It’s ambitious: a database listing every tree in San Francisco.
There’s a new wiki in town: An Urban Forest Map that relies on crowd-sourced information, rather like Wikipedia. The project is live now (in beta), and anyone can play.
The software will allow all the different organizations that track San Francisco’s trees to share information. According to an article on KQED’s website, developer Amber Blieg says 17 different entities in the city manage and track trees, but had no easy way to share information.
The software will also allow citizen scientists to add trees to the database. There’s even a software to help identify tree species: The Urban Tree Key.
CAL FIRE funded the project, and Blieg developed it in co-operation with Friends of the Urban Forest, and the City of San Francisco.
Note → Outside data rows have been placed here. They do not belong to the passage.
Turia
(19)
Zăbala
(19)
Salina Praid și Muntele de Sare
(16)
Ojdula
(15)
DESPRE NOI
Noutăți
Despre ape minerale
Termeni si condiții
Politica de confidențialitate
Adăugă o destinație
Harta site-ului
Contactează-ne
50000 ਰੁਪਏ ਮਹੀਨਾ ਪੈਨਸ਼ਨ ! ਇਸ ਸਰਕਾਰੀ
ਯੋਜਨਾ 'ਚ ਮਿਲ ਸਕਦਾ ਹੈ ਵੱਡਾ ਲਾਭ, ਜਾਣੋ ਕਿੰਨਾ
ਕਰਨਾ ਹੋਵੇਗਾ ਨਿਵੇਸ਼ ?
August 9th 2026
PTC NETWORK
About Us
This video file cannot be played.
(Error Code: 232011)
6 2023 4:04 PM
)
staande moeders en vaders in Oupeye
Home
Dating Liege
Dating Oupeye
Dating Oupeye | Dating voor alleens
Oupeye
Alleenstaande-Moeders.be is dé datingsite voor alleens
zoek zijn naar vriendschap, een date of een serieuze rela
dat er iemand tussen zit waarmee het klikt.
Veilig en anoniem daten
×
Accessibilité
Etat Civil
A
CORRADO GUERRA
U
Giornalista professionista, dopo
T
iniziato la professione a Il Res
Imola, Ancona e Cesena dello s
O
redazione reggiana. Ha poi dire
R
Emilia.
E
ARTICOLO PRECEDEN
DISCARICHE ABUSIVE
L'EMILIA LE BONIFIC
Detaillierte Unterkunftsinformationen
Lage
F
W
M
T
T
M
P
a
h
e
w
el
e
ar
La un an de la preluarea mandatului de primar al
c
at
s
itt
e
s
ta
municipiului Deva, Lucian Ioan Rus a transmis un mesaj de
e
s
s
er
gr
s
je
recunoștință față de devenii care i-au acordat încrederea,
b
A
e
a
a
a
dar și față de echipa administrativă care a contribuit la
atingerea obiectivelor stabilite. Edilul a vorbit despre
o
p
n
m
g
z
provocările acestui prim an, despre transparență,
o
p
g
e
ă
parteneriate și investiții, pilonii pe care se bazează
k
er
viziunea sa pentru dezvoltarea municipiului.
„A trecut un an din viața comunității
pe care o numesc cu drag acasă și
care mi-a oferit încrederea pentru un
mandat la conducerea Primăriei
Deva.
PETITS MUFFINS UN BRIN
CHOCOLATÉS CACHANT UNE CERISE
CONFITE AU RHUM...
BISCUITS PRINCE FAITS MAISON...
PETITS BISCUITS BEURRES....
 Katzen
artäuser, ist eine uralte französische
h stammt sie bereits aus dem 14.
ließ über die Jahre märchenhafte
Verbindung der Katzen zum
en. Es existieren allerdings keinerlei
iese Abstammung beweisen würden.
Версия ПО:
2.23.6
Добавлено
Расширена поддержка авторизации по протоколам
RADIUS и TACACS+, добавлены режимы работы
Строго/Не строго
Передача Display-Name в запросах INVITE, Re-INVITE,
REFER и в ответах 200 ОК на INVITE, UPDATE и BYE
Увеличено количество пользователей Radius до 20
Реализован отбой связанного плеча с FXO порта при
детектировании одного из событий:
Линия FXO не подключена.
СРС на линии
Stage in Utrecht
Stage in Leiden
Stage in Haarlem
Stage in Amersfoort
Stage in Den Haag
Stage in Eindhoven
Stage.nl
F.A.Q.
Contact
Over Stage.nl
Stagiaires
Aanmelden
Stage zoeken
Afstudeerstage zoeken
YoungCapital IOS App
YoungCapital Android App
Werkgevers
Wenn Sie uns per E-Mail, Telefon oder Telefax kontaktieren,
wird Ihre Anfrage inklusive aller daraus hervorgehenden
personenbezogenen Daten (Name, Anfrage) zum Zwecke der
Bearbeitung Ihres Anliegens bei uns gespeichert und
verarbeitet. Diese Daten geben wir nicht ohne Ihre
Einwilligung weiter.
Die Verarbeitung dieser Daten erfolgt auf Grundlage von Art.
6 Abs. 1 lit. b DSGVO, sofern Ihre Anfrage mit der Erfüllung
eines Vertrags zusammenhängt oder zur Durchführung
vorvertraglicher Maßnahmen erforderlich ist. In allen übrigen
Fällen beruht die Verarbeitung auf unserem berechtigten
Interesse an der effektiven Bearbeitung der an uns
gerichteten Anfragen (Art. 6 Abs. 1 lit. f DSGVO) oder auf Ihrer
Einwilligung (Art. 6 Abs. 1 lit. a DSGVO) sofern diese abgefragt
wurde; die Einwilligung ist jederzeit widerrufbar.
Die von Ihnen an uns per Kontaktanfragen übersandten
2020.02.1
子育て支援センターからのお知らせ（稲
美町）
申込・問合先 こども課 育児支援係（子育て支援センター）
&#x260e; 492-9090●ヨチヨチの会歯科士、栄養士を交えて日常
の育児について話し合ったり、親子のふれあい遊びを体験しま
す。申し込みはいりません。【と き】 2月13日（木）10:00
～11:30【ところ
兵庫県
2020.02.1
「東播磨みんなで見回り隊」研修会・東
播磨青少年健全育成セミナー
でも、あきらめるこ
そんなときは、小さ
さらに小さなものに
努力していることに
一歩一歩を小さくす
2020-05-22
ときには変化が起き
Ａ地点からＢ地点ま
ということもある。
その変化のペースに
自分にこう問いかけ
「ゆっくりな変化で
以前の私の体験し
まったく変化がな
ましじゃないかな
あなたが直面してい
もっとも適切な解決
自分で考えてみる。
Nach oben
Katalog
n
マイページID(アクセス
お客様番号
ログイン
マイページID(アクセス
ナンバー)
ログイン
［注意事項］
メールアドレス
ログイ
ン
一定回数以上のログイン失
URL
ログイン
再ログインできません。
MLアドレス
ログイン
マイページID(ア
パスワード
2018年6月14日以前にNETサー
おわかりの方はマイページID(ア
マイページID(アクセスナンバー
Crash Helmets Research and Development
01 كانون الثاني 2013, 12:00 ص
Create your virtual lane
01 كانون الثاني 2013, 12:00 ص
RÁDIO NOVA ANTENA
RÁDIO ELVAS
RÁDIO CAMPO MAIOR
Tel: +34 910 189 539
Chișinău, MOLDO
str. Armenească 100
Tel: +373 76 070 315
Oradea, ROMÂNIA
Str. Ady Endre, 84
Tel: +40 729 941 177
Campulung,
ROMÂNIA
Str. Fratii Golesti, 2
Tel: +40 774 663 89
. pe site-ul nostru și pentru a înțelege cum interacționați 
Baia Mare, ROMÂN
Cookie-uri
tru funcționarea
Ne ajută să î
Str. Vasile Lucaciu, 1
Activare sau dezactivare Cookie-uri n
If they can pull this off, it will yield information about tree species, sizes, and allow users of the database to derive information about tree-cover, risk from pest infestations, and climate change effects. Trees help cities by mitigating urban heat islands, reducing and purifying storm water run-off, as well as providing habitat for birds, animals, and insects. And making the urban landscape lovelier and raising property values.
There are good reports on the project on the KQED website, (“An Earth Day Natural: San Francisco’s Tree Census “); in the Science section of the major online magazine, Wired, (“The Plan to Map Every Tree in San Francisco“); and on the Environment News Service (Earth Day 2010 San Francisco: Mapping the Trees).
The San Francisco Chronicle, which apparently dislikes the mayor as well as trees, distinguished itself with a rather silly report that managed to give the impression that it was a City project with citizens being dragged in to substitute for government employees. It starts with, “No, it’s not your imagination. Everyone has gone a little census crazy these days… Yup. San Francisco Mayor Gavin Newsom announced today the city had launched a tree census…”
Wonder if the Chron has heard of Wikipedia or Yelp… or has any idea about crowd-sourcing information.